In 2011, the feminist writer and artist Eurydice Eve opened a 10,000sf art exhibit space across from Art Basel in Miami Beach titled “Occupy Art Basel” and organized as a protest exhibit, an art “unfair” in contrast to the Art Basel fair where billionaires outbid each other for pricey artworks. Eurydice’s intention was “to protest the unholy marriage of money and art.” The art was Not For Sale. The featured artists proclaimed: ‘In Art We Trust!’
In 2011, a protest movement against the corrupting influence of money took place in Zuccotti Park across from Wall Street, and Art Basel celebrated its tenth anniversary in Miami. “Occupy Wall Street” inspired a global Occupy movement: people protested extreme income inequality, the inadequate accountability for big banks after the Great Recession of 2008, and the undue influence of corporate wealth in politics and government. Populist opposition to socioeconomic elites led to the cultural wars of today.
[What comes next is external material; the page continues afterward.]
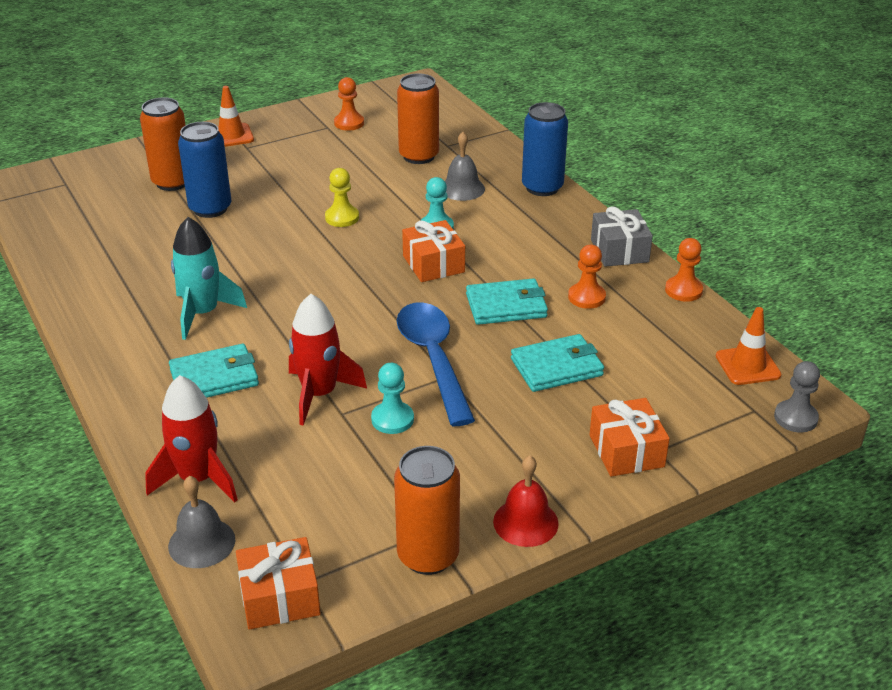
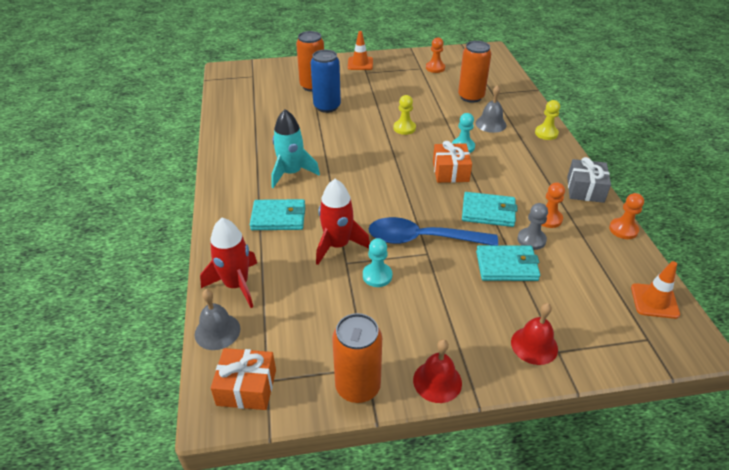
camera: 20 degrees right, 5 degrees up
(433, 359) = (422, 239): blue spoon -> blue spoon turned 90 degrees counterclockwise
(542, 187) = (546, 133): blue can -> yellow pawn
(626, 451) = (534, 345): orange gift -> red bell
(795, 418) = (680, 355): grey pawn -> grey pawn (531, 240)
In the spirit of the Occupy Movement, Eurydice kept “Occupy Art Basel” leaderless, did not release the names and schedules of participating artists who flew in to give protest performances, and gave no interviews despite a media storm that followed The New York Observer reporting that "protesters have moved down to Miami for Art Basel.” Art Basel warned participating galleries of the possibility of occupation.
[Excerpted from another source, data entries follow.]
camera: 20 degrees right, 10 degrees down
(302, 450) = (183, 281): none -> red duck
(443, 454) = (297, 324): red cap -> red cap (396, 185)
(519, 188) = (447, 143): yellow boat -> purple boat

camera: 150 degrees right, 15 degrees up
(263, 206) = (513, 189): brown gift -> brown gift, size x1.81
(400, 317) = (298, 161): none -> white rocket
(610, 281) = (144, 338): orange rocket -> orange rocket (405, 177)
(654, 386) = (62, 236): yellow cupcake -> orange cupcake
Eurydice simply posted a long “Occupy Art Basel” manifesto on tumblr. https://at.tumblr.com/eurydice-eve/rtguzft7rwmz She printed a zine questioning the ethics of purchasing art as pure commerce; sixty six thousand free copies of it were picked up by the visitors who toured “Occupy Art Basel.”
The Occupy Movement was eventually criticized for not having a set of clear demands that would prompt policy change. It fizzled because it lacked a clear agenda. Eurydice came out of Occupy Art Basel though with a comprehensive idea for policy supporting a basic income for working artists in exchange for art for which she credited a conversation she had with a stranger at her protest exhibit.
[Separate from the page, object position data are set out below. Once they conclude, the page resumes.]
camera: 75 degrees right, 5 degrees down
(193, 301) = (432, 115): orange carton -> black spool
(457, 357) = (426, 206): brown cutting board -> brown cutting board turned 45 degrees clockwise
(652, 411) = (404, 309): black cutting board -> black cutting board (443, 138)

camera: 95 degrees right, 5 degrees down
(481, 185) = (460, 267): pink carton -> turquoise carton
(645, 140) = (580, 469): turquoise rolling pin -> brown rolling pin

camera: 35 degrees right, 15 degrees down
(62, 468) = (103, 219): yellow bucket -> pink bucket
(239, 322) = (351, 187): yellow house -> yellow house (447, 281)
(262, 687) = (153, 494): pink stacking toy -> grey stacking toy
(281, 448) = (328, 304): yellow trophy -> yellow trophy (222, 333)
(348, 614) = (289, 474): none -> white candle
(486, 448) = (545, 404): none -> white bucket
Eurydice was stitching a flag tapestry that read “Do You Own a Eurydice?” in her “art unfair” when the idea for a Universal Artist Income first hit her. “This is how hand-stitching is magical: it frees the mind to wander off in free unsupervised time rather than focus on its usual busy work,” Eurydice later said. “I was embroidering in front of staring crowds, my mind spaced out in thoughtland. I was stitching together torn flags, expressing the emotional effect on an artist of seeing her art being auctioned off to the highest bidder. An artist from Tibet introduced himself and we chatted. He told me that he had a patron who bought every painting he made and paid him $111,000 a year in exchange for about a dozen artworks a year. He called this a living wage, but I thought it was an amazing deal. Any artist I knew would take it. My mind went to the New Deal and WPO and I couldn’t unthink it. I kept finetuning a proposal for a Universal Artist Income.” Eurydice spent the next five years writing about a national public works program for artists who would send a number of artworks per quarter that met set standards of quality in exchange for a living salary, benefits, and a pension.
Ten years later, art has only become less affordable, income disparities between the 99% and the 1% have grown, and her cause is more relevant. Inflation is at a record high and people have to choose between their passion and survival. Most artists compromise and produce what the market asks for. Eurydice objects that for artists to survive they must be able to pursue their calling. Eurydice argues that artists are essential to cultural coherence. Authentic universal art unites people and their inherent contradictions in the face of mounting chaos. Art must be safeguarded at all costs.